Имя уже расстрелянного Гейцмана было использовано сотрудниками НКВД в новом групповом деле, «Анархического центра», создание которого приписывалось бывшим анархистам П. А. Аршинову, И. В. Саблину, Е. З. Ярчуку и анархистке М. В. Петросовой. В показаниях, которые избиениями и пытками сотрудники НКВД выбили у подследственных, Гейцман был объявлен одним из участников придуманного «центра». Ему же приписывалась вербовка в подпольную анархистскую организацию бывшего анархиста И. И. Базыльчука.

Постановлением Военной коллегии Верховного суда СССР от 16 июля 1957 года Гейцман был реабилитирован.

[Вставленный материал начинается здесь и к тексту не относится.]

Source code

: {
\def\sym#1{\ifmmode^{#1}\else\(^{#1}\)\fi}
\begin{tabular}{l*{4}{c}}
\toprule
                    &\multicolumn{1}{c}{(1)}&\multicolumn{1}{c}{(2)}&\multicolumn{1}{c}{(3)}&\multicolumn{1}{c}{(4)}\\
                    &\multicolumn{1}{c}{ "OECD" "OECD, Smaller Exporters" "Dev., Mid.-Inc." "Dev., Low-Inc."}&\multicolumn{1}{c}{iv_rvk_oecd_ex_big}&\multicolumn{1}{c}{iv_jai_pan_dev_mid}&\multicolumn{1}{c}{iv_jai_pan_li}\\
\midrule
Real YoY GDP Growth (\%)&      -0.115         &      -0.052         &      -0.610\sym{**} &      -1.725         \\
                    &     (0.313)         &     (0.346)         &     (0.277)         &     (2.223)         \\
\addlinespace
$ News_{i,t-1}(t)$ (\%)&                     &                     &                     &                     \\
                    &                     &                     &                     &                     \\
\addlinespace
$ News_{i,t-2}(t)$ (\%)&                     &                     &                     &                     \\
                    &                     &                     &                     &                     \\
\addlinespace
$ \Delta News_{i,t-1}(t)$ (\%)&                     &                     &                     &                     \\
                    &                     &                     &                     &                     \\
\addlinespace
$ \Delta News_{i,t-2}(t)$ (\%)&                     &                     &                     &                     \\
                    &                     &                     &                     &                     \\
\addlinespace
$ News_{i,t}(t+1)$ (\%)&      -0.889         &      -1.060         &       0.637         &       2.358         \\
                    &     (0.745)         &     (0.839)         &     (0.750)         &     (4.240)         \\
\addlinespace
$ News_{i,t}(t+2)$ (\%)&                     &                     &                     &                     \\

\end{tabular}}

В докладе по делу латышей — сотрудников ЦАУ, составленном 26 сентября 1955 года заместителем прокурора Московского военного округа, подполковником юстиции Трапезниковым, отмечается:

Гейцман, Вальдбах и Буберг расстреляны по решению тройки НКВД. Хотя они на предварительном следствии дали признательные показания, их показания противоречивы, не подтверждены никакими объективными материалами, они должны расцениваться как оговор и самооговор, вызванные применением к ним запрещенных законом методов следствия. Проведенной в 1955 году проверкой их принадлежность к агентуре иностранных разведок не подтвердилась.

Отмечалось и то обстоятельство, что офицеры 3-го отдела ГУГБ НКВД, осуществлявшие следствие по делу Гейцмана, были осуждены в 1939 году за фальсификацию дел.